Quote verbatim all of the text in the records below, line for line, and leave the pictures out of your answer.
************
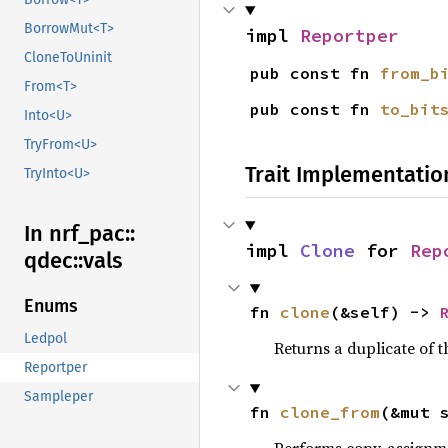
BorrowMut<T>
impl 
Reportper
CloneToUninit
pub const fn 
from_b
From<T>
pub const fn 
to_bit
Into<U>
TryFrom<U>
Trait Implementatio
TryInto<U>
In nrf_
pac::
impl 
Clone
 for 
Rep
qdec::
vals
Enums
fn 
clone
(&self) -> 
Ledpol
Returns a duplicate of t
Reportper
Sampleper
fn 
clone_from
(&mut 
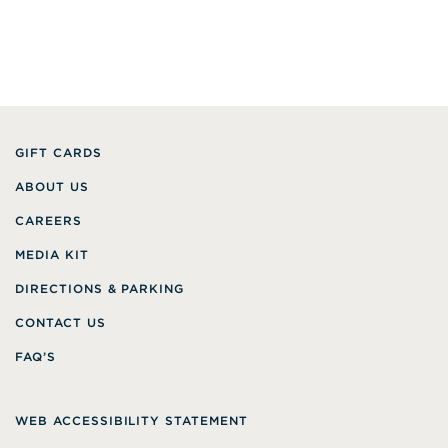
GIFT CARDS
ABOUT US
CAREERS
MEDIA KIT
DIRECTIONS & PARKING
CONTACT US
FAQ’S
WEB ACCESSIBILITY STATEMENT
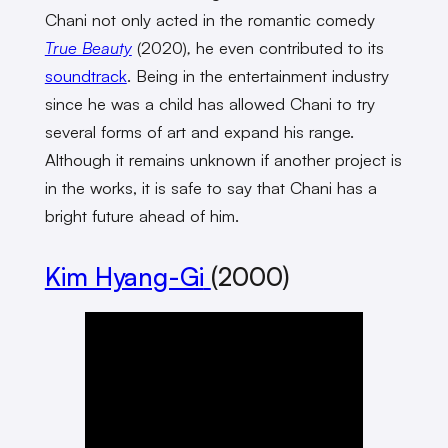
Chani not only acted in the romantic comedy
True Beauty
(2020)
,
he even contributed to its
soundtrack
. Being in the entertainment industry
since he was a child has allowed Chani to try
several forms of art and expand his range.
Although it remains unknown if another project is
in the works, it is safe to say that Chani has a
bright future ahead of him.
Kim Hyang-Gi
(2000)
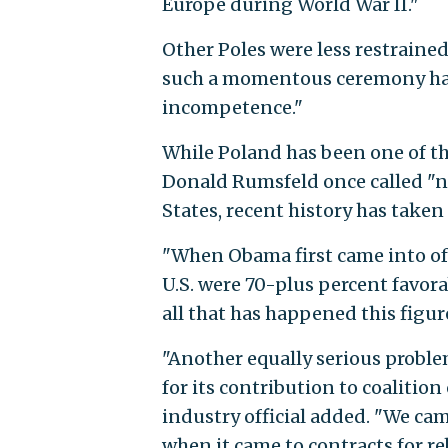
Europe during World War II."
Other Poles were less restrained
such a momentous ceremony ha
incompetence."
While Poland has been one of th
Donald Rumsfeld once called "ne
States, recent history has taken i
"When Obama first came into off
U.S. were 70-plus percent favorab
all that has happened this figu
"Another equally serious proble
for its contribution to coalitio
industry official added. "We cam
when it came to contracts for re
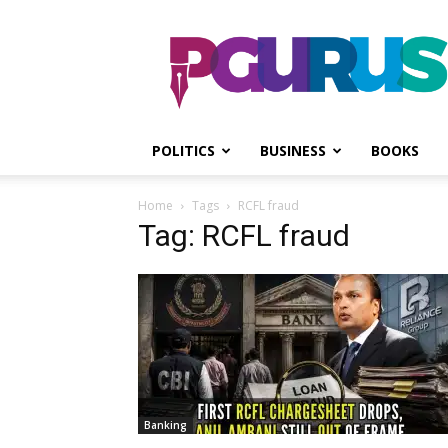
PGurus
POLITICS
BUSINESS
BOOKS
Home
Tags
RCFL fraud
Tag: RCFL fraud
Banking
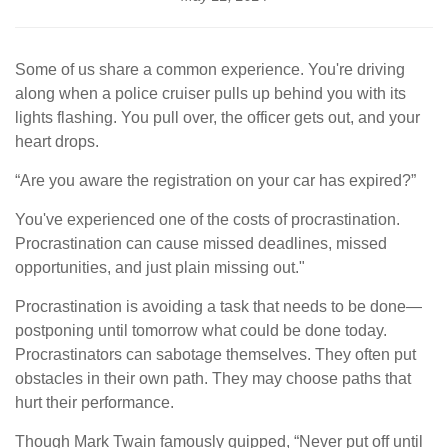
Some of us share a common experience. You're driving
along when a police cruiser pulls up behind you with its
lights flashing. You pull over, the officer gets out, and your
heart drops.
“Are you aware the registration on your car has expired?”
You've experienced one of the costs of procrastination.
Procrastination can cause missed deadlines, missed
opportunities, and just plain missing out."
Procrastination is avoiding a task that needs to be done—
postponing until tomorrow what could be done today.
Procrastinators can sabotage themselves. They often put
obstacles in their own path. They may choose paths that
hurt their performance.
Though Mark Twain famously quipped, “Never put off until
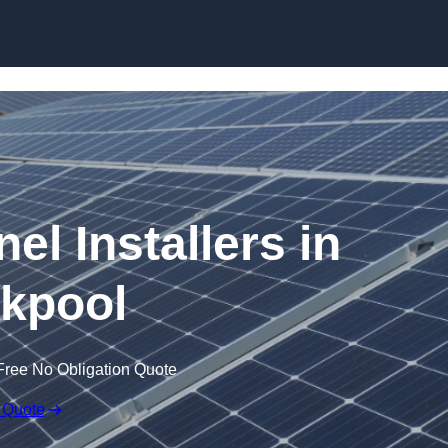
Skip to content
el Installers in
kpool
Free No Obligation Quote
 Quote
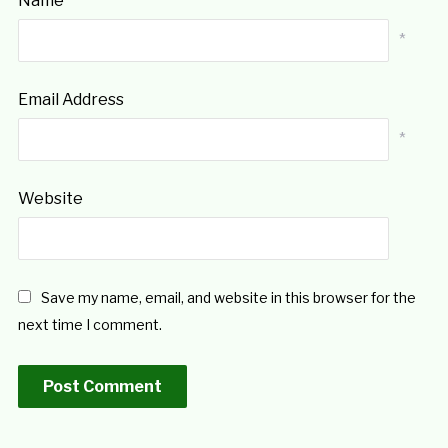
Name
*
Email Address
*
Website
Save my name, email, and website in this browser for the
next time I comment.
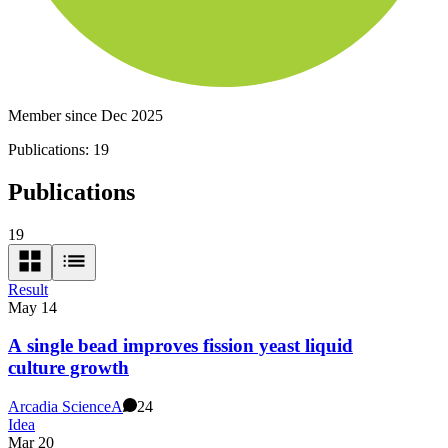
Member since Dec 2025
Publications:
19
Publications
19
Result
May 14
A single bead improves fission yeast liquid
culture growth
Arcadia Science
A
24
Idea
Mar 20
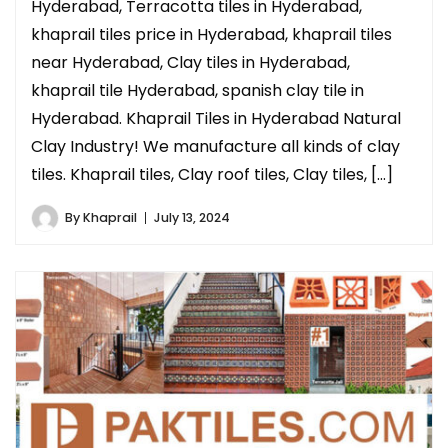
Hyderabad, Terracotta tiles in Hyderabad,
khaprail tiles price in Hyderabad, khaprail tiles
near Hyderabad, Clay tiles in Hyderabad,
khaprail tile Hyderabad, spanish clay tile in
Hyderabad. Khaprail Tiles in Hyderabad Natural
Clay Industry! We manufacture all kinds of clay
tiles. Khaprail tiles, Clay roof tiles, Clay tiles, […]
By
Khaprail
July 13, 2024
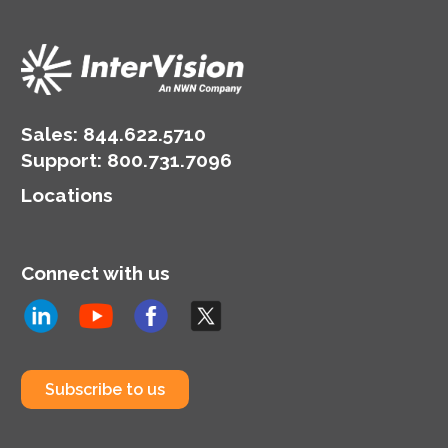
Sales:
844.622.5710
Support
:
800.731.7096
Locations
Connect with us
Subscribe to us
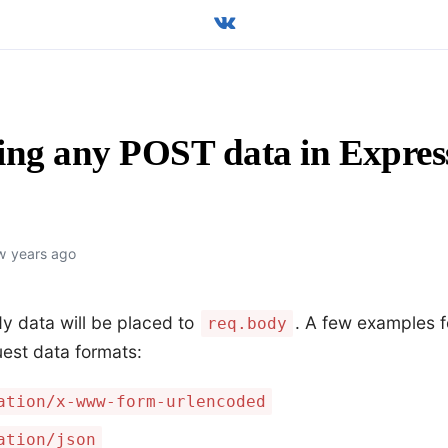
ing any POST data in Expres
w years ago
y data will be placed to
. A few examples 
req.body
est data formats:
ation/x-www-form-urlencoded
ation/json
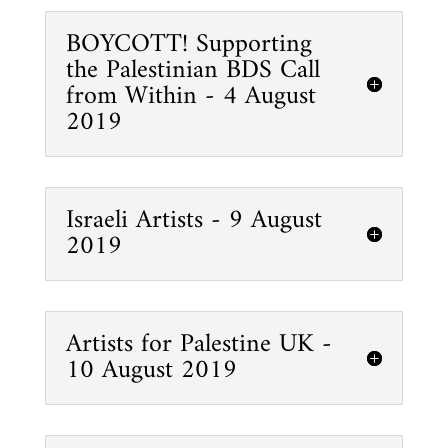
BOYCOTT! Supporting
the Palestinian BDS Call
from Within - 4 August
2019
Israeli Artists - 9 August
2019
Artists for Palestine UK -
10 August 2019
************
## Exercise response
BorrowMut<T>
impl 
Reportper
CloneToUninit
pub const fn 
from_b
From<T>
pub const fn 
to_bit
Into<U>
TryFrom<U>
Trait Implementatio
TryInto<U>
In nrf_
pac::
impl 
Clone
 for 
Rep
qdec::
vals
Enums
fn 
clone
(&self) -> 
Ledpol
Returns a duplicate of t
Reportper
Sampleper
fn 
clone_from
(&mut 
GIFT CARDS
ABOUT US
CAREERS
MEDIA KIT
DIRECTIONS & PARKING
CONTACT US
FAQ’S
WEB ACCESSIBILITY STATEMENT
Chani not only acted in the romantic comedy
True Beauty
(2020)
,
he even contributed to its
soundtrack
. Being in the entertainment industry
since he was a child has allowed Chani to try
several forms of art and expand his range.
Although it remains unknown if another project is
in the works, it is safe to say that Chani has a
bright future ahead of him.
Kim Hyang-Gi
(2000)
Europe during World War II."
Other Poles were less restrained
such a momentous ceremony ha
incompetence."
While Poland has been one of th
Donald Rumsfeld once called "ne
States, recent history has taken i
"When Obama first came into off
U.S. were 70-plus percent favorab
all that has happened this figu
"Another equally serious proble
for its contribution to coalitio
industry official added. "We cam
when it came to contracts for re
PGurus
POLITICS
BUSINESS
BOOKS
Home
Tags
RCFL fraud
Tag: RCFL fraud
Banking
Some of us share a common experience. You're driving
along when a police cruiser pulls up behind you with its
lights flashing. You pull over, the officer gets out, and your
heart drops.
“Are you aware the registration on your car has expired?”
You've experienced one of the costs of procrastination.
Procrastination can cause missed deadlines, missed
opportunities, and just plain missing out."
Procrastination is avoiding a task that needs to be done—
postponing until tomorrow what could be done today.
Procrastinators can sabotage themselves. They often put
obstacles in their own path. They may choose paths that
hurt their performance.
Though Mark Twain famously quipped, “Never put off until
Skip to content
el Installers in
kpool
Free No Obligation Quote
 Quote
Name
*
Email Address
*
Website
Save my name, email, and website in this browser for the
next time I comment.
Member since Dec 2025
Publications:
19
Publications
19
Result
May 14
A single bead improves fission yeast liquid
culture growth
Arcadia Science
A
24
Idea
Mar 20
Hyderabad, Terracotta tiles in Hyderabad,
khaprail tiles price in Hyderabad, khaprail tiles
near Hyderabad, Clay tiles in Hyderabad,
khaprail tile Hyderabad, spanish clay tile in
Hyderabad. Khaprail Tiles in Hyderabad Natural
Clay Industry! We manufacture all kinds of clay
tiles. Khaprail tiles, Clay roof tiles, Clay tiles, […]
By
Khaprail
July 13, 2024
Sales:
844.622.5710
Support
:
800.731.7096
Locations
Connect with us
Subscribe to us
ing any POST data in Expres
w years ago
y data will be placed to
. A few examples 
req.body
est data formats:
ation/x-www-form-urlencoded
ation/json
BOYCOTT! Supporting
the Palestinian BDS Call
from Within - 4 August
2019
Israeli Artists - 9 August
2019
Artists for Palestine UK -
10 August 2019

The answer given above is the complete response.